Hartlepool’s Lidl supermarket is to be demolished and rebuilt in what bosses are calling an “extensive regeneration” of the site.
The development will see the store in Jesmond Gardens replaced, a new car park and a new vehicle access created.
It could also see the creation of about 20 more jobs.
Full planning permission has been granted by Hartlepool Borough Council.
It gives the green light to demolition of the existing supermarket, two bungalows and erection of replacement store and associated works.
David Murphy, Lidl UK’s Regional Head of Property, told the Mail: “We are pleased to have received planning permission and look forward to updating the local community on our plans in the near future.”
A planning Statement by Rapleys LLP on behalf of Lidl UK said the scheme would “allow Lidl to deliver a new Lidl store of the future”.
It states the new Lidl will employ up to 40 staff in store.
The document added Lidl is mainly used by customers to ‘top up’ their main shopping.
It stated: “At present, the existing Lidl store has become outdated and no longer fulfils Lidl requirements. The existing Lidl store already serves residents within North Hartlepool, South Hartlepool, Hartlepool villages and Billingham.
“The development proposed will therefore improve the range and choice of convenience goods sold from the Lidl store at Jesmond Gardens.”
The new store will result in a total store area comprising 2,566 sqm comprising sales area, warehouse and ancillary floorspace.
The existing access from Jesmond Gardens will be kept for customers and delivery vehicles.
A new secondary access from Throston Grange Lane will also be added.

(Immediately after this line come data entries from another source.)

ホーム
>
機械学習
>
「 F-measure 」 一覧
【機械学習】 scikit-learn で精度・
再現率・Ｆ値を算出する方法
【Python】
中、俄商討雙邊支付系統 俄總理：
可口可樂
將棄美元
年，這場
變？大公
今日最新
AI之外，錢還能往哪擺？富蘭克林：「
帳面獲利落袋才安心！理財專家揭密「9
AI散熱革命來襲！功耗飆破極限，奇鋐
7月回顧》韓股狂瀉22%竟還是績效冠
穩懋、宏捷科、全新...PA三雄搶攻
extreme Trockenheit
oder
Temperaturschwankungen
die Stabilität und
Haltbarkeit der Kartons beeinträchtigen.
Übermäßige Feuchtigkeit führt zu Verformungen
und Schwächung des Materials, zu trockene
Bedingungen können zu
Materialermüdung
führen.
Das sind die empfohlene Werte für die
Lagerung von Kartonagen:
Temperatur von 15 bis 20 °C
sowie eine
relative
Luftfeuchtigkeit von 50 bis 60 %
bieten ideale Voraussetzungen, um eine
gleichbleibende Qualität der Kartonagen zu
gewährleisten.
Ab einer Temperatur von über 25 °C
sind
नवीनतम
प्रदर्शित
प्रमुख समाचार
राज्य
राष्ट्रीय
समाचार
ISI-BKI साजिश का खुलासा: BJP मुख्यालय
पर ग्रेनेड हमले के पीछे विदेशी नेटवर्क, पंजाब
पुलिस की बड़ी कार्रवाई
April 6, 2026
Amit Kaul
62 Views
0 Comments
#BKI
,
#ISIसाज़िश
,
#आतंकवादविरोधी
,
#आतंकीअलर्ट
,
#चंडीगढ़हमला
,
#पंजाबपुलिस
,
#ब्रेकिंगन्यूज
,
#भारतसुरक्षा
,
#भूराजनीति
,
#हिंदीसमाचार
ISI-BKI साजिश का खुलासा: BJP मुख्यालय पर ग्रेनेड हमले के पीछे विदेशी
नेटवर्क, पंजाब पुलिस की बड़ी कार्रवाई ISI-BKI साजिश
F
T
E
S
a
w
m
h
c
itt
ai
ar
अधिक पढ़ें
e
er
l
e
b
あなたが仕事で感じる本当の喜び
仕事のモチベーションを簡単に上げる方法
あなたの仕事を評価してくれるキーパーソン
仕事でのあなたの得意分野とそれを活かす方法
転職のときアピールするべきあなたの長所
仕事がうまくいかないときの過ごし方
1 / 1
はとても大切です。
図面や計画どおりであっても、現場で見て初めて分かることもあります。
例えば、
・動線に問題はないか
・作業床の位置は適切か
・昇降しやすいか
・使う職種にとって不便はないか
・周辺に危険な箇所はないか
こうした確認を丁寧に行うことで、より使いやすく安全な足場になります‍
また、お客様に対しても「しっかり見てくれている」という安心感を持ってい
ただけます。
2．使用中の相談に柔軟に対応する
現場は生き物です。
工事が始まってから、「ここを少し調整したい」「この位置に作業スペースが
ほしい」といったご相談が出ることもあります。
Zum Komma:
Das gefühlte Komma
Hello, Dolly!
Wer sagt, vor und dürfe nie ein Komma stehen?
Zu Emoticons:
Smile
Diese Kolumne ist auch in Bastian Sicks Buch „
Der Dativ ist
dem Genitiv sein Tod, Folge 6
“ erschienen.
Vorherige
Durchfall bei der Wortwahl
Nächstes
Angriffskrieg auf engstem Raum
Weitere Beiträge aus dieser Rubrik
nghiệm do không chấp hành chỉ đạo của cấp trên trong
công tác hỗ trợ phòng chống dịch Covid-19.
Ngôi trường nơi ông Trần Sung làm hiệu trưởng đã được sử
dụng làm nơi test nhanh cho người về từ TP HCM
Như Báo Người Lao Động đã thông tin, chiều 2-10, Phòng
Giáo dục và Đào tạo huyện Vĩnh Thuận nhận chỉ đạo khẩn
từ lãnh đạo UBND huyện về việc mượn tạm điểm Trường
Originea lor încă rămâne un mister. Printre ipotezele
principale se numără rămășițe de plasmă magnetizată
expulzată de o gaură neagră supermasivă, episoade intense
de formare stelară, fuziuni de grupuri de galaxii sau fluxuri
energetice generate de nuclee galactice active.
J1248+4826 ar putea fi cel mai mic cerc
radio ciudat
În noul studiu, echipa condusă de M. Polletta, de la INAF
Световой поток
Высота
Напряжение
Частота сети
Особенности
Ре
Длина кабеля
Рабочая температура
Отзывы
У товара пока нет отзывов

The layout of the car park layout will be altered using land to the south to provide 123 car spaces, including eight disabled spaces and seven parent and child spaces, plus secure cycle parking and trolley bays.
Lidl had consultation with the council and local residents before applying for permission which it said had helped to refine the proposal.
The planning statement said: “From the consultation process undertaken, it is clear from the responses received that the principle of the new store and associated works is broadly supported by the council, the local community and by local stakeholders.”
A condition limits the new store’s opening hours from 7am to 11pm Mondays to Saturdays, and 10am to 4pm on Sundays.
The first Lidl store opened in Germany in 1973. It now has more than 9,000 stores in 26 countries.